We'll solve this via Serverless.yml.

  usersPost:
    handler: src/handlers/api/users.postUsers
    events:
      - http:
          method: post
          path: /api/users
          integration: lambda
          request:
            schema:
              application/json: ${file(src/schemas/newUser.json)}
          response: ### ADDED STUFF HERE
            headers: #1
              Content-Type: "'application/json'"
            statusCodes: 
               200: #2
                pattern: .*is already taken.*
                template: #3
                  application/json: ${file(src/errors/error-response-template.yml)}
               201: #4
                pattern: ''

  1. You can apply the below to one or several content types, my api will only use JSON so i'm leaving it at that. But FYI you can also have different responses and templates based on headers.
  2. We define that a 200 response code should be returned if the pattern matches the Regular Expression /.is already taken./g. The pattern will be tested against the errorMessage property of our lambdas return value, which as you might recall is what our Lambda will put the error message under for any uncaught error
  3. We want that 201 response to follow a particular pre-formatted template which we've defined in an external file. (I'll show you below)
  4. Here I'm changing the default non-error response code to 201 CREATED. Originally, the app returned 200 OK, however a POST where a user is successfully saved, created, should return 201. By applying the '' empty pattern, this will be the response whenever no other pattern has matched.

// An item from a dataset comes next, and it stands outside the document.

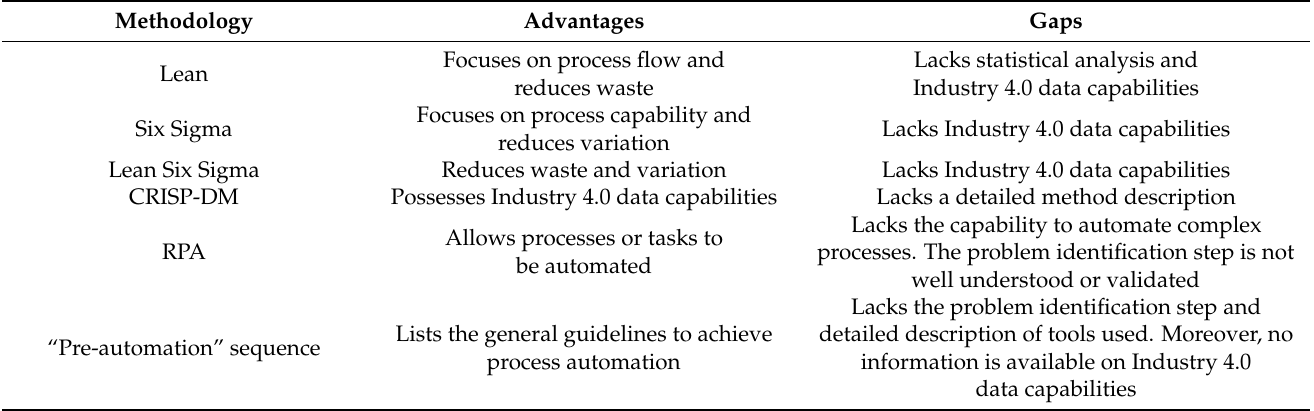
Table 2. Methodology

/src/errors/error-response-template.yml:

'{
  "message": $input.json("$.errorMessage")
}'

Will result in the below 200 OK reply:

{
 "message": "User validation failed: email: is already taken., username: is already taken."
}

No stack trace, no status 500.

You now have error handling of this this save() error that you can easily add to any api endpoint that uses save(). With just one function that doesn't matter so much, but as your application grows, being able to consistently and simply handle errors like this, away from your code, will be a boon to your productivity. You also have all your error codes documented in one place, so it's easy to see in one consistent place what different codes and errors your backend might return. Your frontend developer will appreciate this.

If throwing your own error you could do something like this:

throw new Error(JSON.stringify({code: '[422]', someProperty, someVar, otherUsefulInfo}))

And have that handled by a standard code 422 template with any variables you include accessible by the template. So the error-response-template.yml is more powerful than what we've used it for so far. And you can do a lot more with it in order to format a good response. We'll get to that in later parts when we build on this powerful error handling strategy further :)

Checkout the aws docs for reference on mapping template variables

Next Steps & Final Code

const mongoose = require('mongoose')
mongoose.connect(process.env.MONGODB_URI)
require('../../models/User')
const User = mongoose.model('User')

module.exports.postUsers = async (event, context) => {
  const user = new User()

  user.username = event.body.user.username
  user.email = event.body.user.email
  user.setPassword(event.body.user.password)

  await user.save()

  return { user: user.toAuthJSON() }
}

Checkout the final code from this tutorial in the Github Repo. I also recommend checking out the previous part if you want a full understanding of how to run real world apps serverlessly:

In part 5 of this tutorial I'm going to continue refactoring the Users part of the API. Specifically, I'm going to deal with authentication and authorization. Currently, that's all tangled up with our code and endpoints and I want to do it with an authorizer function instead.

Generally what I'm doing here is doing less and less things in code, and more in configuration. By configuring instead of coding the boring stuff that all apps need, those things can be done much quicker for your apps - and the deployment is taken care of.